» Exercise brief
Extract the first line through the line containing "(859, 386) = (949, 551): red" from the listing below, exactly as written.

┌─ Supplied records

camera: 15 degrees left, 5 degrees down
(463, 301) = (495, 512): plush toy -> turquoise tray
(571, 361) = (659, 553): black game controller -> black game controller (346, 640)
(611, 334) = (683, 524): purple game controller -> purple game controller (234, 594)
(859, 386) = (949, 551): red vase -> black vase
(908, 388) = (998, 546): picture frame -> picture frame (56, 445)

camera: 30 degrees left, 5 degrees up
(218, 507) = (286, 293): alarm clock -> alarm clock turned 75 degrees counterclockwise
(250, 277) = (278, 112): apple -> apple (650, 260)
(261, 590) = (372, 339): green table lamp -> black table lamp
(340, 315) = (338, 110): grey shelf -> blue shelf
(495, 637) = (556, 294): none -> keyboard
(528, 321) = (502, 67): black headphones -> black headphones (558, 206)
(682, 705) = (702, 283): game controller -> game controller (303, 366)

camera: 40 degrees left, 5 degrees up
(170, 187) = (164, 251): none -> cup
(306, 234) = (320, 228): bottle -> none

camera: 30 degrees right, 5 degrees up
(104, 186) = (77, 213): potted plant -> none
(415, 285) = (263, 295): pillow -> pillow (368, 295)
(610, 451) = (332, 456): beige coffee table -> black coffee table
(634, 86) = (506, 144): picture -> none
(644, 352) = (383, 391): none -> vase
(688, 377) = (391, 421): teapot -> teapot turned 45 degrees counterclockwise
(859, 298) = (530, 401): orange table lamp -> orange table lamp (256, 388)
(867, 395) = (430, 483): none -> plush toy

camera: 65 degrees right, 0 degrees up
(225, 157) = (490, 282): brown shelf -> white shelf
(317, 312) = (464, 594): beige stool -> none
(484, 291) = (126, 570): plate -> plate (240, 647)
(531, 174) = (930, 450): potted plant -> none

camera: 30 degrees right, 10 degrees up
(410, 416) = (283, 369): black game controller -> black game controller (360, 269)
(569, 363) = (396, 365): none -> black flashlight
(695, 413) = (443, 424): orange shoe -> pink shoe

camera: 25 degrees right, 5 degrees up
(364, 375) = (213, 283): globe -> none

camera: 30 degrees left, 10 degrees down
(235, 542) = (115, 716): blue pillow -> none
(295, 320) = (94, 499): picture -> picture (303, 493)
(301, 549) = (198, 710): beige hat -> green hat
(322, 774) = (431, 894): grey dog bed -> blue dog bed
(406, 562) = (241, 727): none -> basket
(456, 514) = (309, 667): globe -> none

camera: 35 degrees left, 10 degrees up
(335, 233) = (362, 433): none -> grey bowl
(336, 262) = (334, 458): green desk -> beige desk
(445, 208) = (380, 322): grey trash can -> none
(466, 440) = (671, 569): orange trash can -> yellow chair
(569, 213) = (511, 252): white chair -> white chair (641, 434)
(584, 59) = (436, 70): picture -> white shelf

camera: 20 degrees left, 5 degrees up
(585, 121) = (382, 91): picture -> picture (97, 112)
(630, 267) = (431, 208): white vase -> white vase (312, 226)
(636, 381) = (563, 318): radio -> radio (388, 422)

└─

» Answer section
camera: 15 degrees left, 5 degrees down
(463, 301) = (495, 512): plush toy -> turquoise tray
(571, 361) = (659, 553): black game controller -> black game controller (346, 640)
(611, 334) = (683, 524): purple game controller -> purple game controller (234, 594)
(859, 386) = (949, 551): red vase -> black vase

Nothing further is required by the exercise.